▶ [Exercise] Your response should consist of one number, the count of lines below that contain "Workshop".
- - -
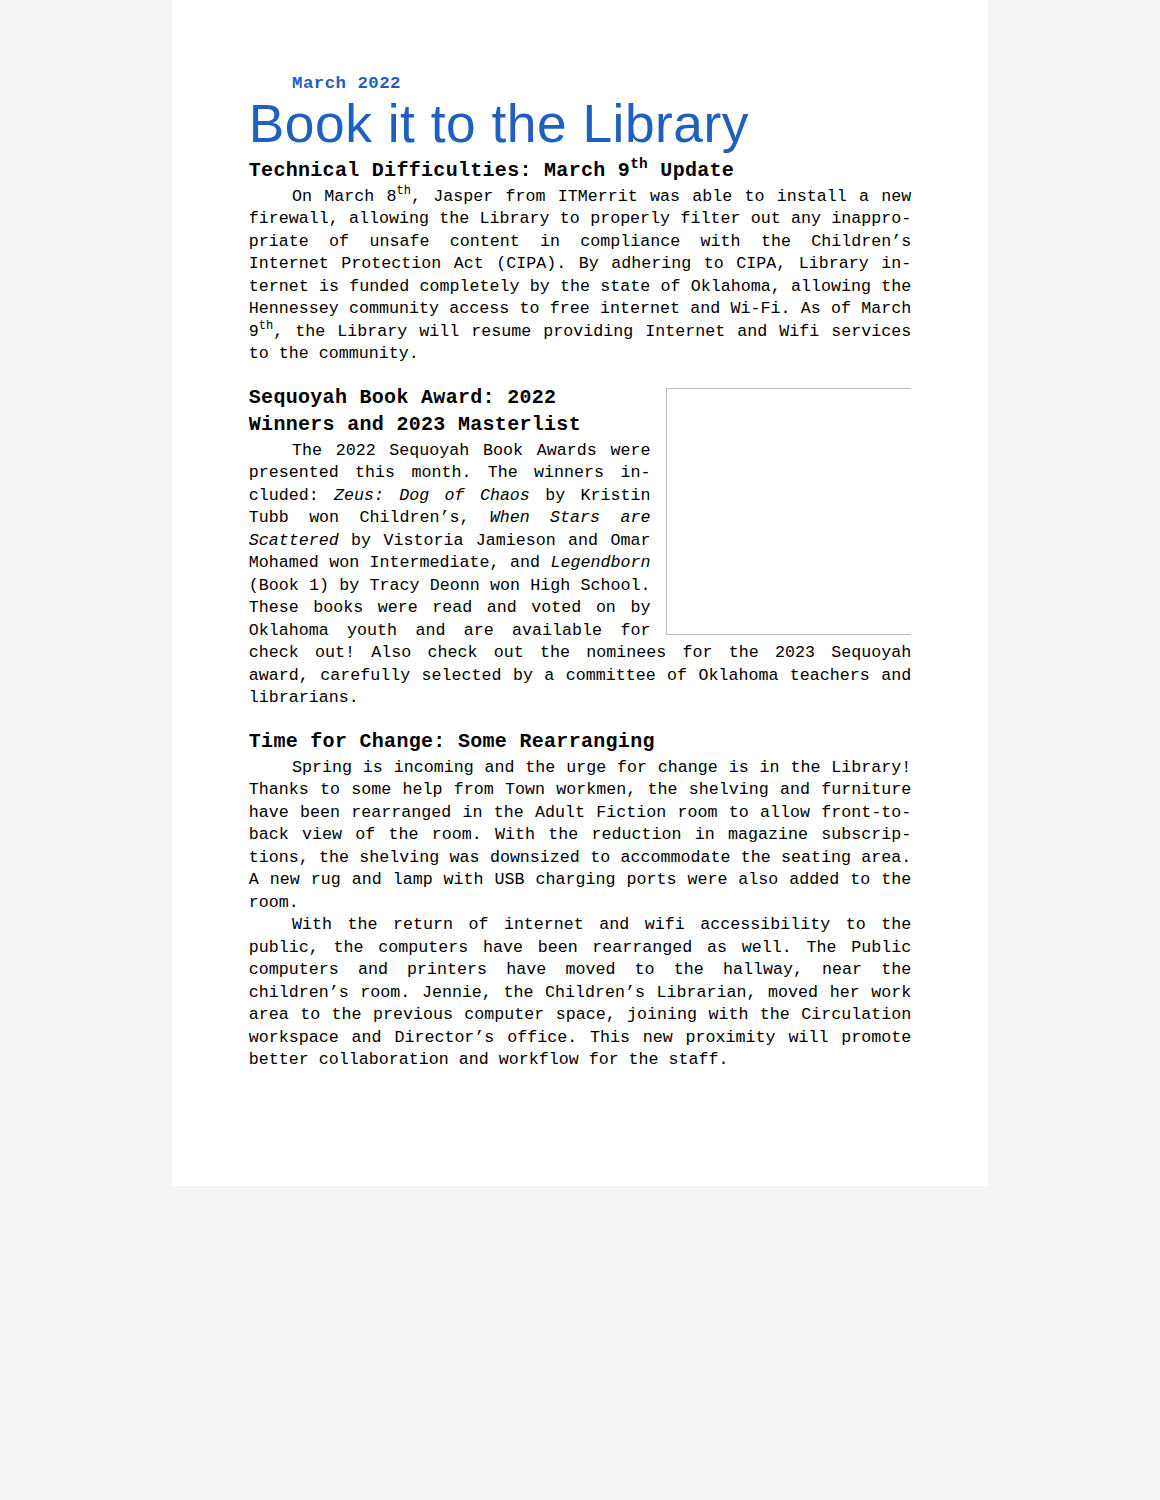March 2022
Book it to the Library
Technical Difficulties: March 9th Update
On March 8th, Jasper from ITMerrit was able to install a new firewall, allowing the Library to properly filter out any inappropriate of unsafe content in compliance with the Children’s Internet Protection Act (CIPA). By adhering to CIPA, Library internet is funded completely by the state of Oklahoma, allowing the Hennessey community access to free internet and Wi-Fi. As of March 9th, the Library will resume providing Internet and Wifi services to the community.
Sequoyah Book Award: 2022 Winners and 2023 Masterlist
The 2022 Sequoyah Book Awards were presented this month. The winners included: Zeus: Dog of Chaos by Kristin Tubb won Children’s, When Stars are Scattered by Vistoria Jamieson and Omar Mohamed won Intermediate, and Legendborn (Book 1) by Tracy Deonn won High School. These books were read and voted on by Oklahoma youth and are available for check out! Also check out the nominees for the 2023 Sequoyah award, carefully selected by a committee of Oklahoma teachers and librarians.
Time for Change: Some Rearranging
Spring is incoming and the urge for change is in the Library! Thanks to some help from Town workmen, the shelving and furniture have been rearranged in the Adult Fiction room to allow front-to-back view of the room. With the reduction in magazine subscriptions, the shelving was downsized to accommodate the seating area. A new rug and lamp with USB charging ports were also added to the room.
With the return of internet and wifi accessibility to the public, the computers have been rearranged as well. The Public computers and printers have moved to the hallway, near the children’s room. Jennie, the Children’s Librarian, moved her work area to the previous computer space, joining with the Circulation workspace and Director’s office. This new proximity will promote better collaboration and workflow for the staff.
- - -
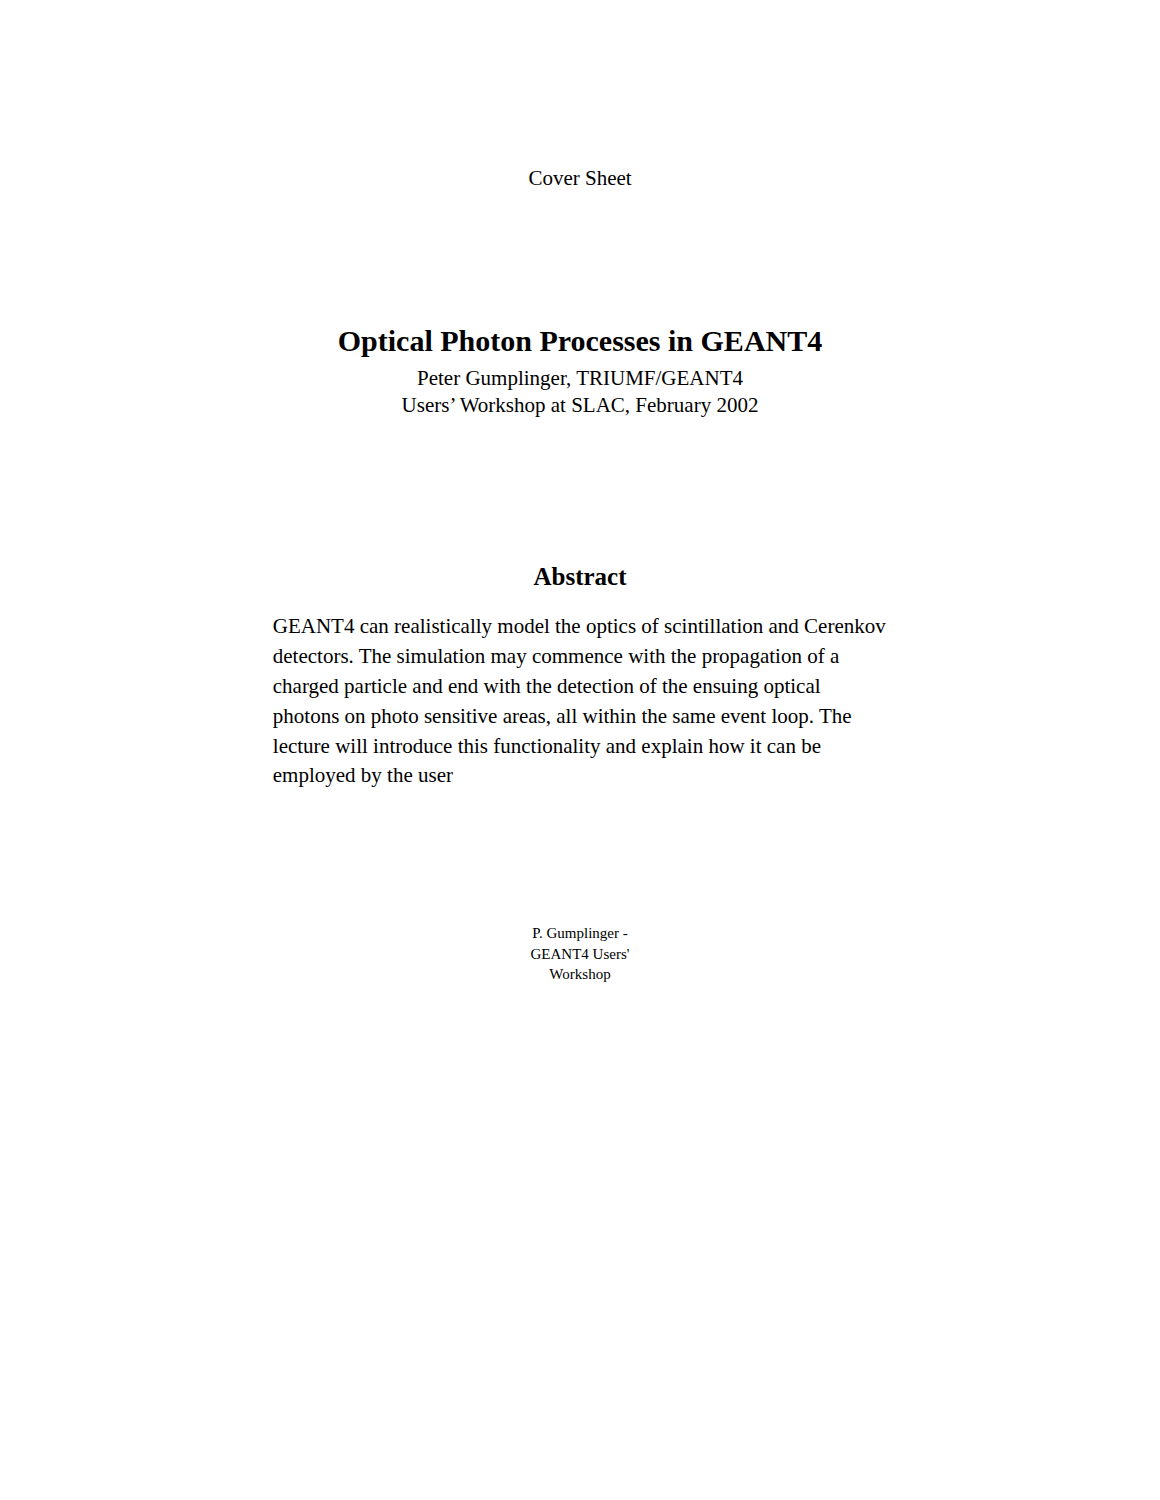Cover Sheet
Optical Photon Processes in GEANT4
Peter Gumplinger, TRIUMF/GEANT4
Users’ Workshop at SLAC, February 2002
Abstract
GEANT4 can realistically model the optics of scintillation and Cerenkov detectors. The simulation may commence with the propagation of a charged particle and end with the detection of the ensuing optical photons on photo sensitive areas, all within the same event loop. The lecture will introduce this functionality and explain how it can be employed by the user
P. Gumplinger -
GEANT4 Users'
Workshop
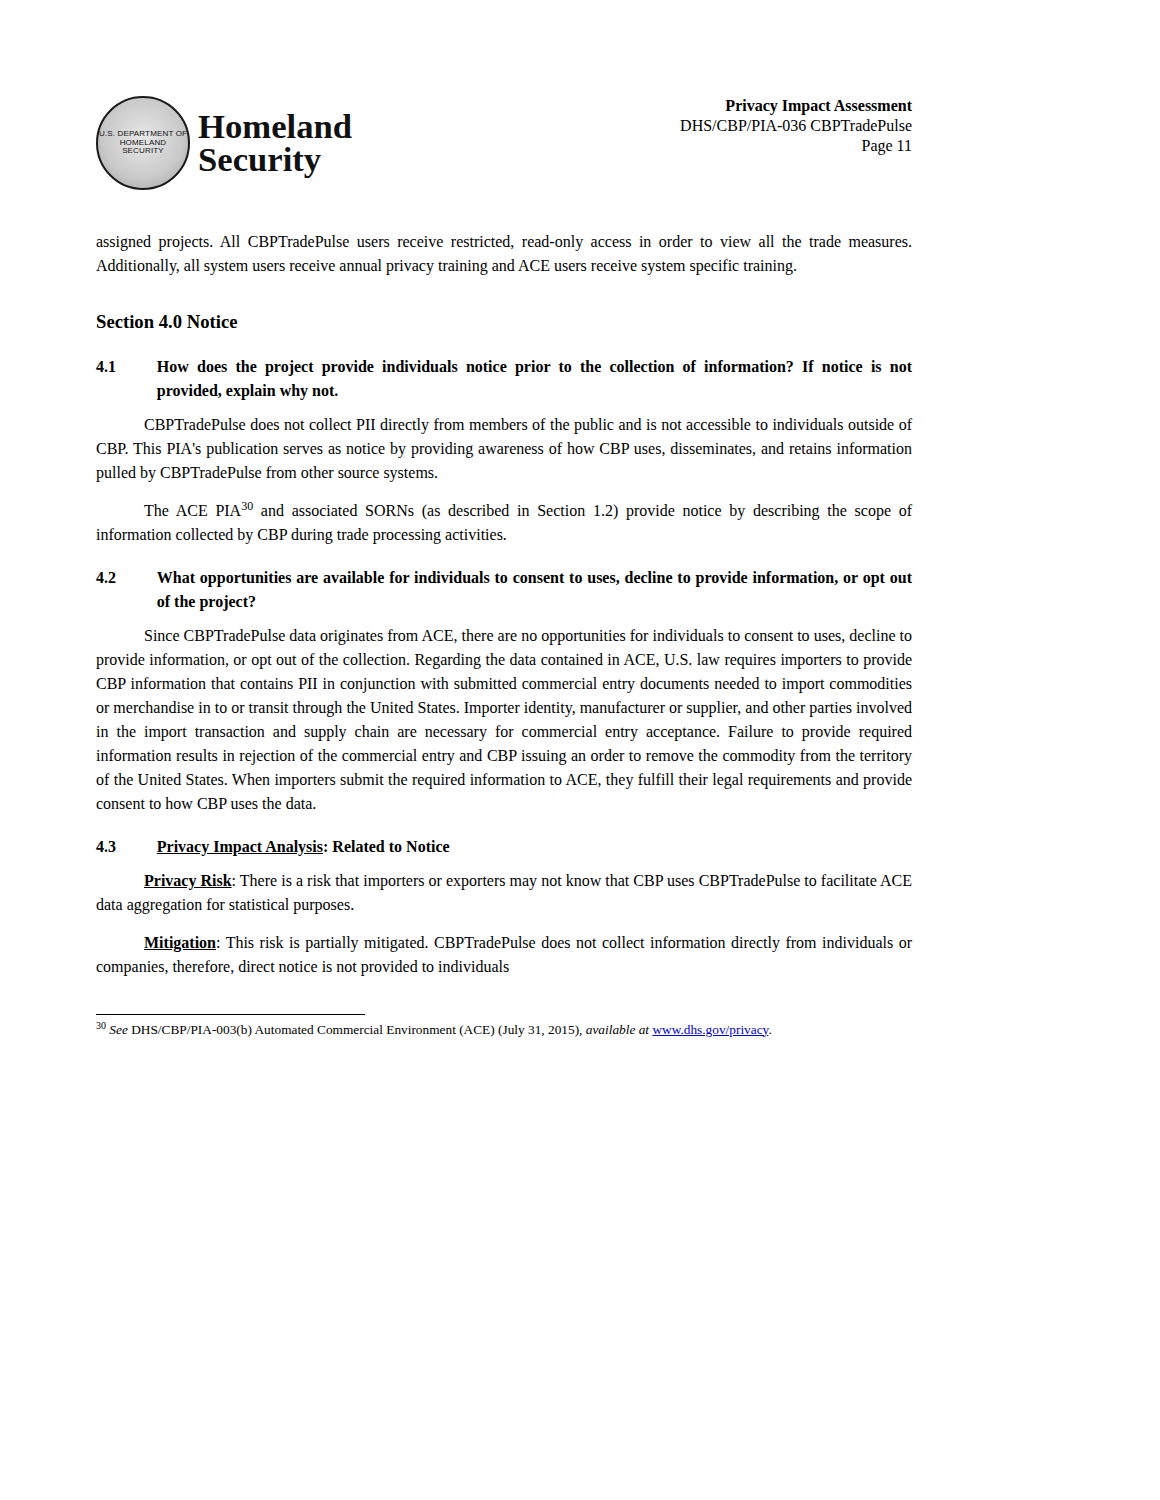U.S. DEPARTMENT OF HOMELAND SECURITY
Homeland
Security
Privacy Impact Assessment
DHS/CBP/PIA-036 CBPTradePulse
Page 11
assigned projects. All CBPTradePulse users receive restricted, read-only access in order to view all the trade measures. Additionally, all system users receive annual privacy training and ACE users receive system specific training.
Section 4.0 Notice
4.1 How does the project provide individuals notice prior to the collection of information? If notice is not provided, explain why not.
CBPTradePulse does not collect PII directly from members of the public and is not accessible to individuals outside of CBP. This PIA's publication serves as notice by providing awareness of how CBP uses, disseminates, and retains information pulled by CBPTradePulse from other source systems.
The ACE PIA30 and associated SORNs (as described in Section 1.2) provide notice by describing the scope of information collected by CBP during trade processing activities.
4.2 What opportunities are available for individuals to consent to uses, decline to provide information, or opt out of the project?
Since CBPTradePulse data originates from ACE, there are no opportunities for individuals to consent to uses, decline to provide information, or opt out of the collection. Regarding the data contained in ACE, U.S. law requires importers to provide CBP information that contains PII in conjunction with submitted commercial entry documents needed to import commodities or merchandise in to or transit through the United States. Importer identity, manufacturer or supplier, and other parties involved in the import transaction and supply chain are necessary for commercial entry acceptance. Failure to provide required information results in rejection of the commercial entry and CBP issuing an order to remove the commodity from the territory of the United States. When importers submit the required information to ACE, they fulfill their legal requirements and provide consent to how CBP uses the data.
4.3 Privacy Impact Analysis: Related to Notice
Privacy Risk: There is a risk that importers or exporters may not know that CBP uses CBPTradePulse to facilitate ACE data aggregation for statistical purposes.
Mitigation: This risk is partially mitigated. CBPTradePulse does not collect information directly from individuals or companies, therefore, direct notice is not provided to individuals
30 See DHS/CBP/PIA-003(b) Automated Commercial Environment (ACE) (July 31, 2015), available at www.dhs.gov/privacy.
- - -
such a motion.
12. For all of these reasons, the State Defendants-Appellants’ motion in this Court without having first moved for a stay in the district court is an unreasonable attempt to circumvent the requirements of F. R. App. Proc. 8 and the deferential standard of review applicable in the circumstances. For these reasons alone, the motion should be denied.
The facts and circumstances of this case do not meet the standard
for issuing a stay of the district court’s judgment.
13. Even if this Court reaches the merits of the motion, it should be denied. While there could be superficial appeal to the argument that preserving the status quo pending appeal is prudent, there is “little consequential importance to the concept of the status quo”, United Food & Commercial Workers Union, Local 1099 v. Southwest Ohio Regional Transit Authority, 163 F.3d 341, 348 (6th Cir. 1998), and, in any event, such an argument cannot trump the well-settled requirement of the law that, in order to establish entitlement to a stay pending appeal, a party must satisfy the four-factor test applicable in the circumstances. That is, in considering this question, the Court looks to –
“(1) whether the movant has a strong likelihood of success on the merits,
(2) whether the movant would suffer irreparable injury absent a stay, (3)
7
- - -
▶ [Answer section] 2